- WHAT IS BEING ASKED -
The following data has a line with "pinky dip: (102, 311)" and a line with "thumb mcp: (166, 274)". Write out exactly those lines and all the lines between them.

Body or hand keypoint data:
┌────────
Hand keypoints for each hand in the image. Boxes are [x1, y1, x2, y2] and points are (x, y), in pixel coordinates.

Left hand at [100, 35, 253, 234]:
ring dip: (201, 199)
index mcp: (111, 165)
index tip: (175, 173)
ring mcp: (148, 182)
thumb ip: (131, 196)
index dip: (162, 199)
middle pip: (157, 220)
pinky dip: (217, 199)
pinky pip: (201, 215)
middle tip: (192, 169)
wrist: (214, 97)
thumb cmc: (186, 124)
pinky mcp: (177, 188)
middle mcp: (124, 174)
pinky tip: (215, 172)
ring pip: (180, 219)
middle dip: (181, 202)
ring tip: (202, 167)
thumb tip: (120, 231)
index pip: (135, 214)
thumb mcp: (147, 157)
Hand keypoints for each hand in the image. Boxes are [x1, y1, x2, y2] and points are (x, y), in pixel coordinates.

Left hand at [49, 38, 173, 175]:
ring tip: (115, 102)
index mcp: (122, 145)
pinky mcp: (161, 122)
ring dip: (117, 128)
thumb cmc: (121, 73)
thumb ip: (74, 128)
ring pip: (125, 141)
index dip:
└────────
┌────────
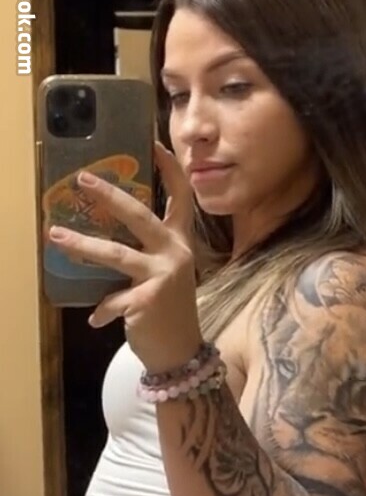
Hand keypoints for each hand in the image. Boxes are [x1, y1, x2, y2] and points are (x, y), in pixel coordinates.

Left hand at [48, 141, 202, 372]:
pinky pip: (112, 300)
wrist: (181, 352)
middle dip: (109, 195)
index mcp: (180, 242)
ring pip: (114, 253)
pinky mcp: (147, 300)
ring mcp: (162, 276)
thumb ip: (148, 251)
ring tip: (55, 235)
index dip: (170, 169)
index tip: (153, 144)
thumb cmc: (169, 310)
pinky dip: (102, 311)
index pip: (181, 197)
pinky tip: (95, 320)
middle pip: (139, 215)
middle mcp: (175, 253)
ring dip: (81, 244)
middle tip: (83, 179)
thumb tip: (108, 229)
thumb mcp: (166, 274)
└────────
┌────────
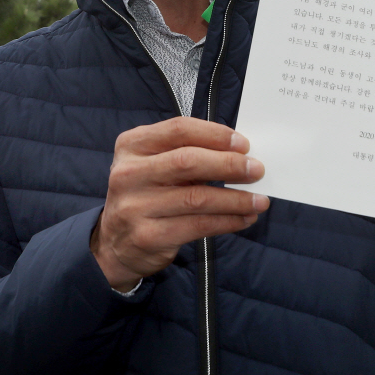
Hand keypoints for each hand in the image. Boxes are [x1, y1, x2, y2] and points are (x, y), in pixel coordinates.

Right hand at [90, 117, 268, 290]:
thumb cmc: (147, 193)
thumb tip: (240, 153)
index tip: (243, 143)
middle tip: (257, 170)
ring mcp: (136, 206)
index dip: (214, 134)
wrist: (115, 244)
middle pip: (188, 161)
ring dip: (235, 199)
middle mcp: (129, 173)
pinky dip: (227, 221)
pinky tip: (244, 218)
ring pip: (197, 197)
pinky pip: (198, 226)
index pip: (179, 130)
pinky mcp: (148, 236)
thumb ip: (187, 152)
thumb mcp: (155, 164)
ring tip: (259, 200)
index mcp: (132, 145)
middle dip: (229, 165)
└────────
- RESPONSE FOR THIS EXERCISE -
pinky dip: (102, 311)
index pip: (181, 197)
pinky tip: (95, 320)
middle pip: (139, 215)
middle mcp: (175, 253)
ring dip: (81, 244)
middle tip: (83, 179)
thumb tip: (108, 229)
thumb mcp: (166, 274)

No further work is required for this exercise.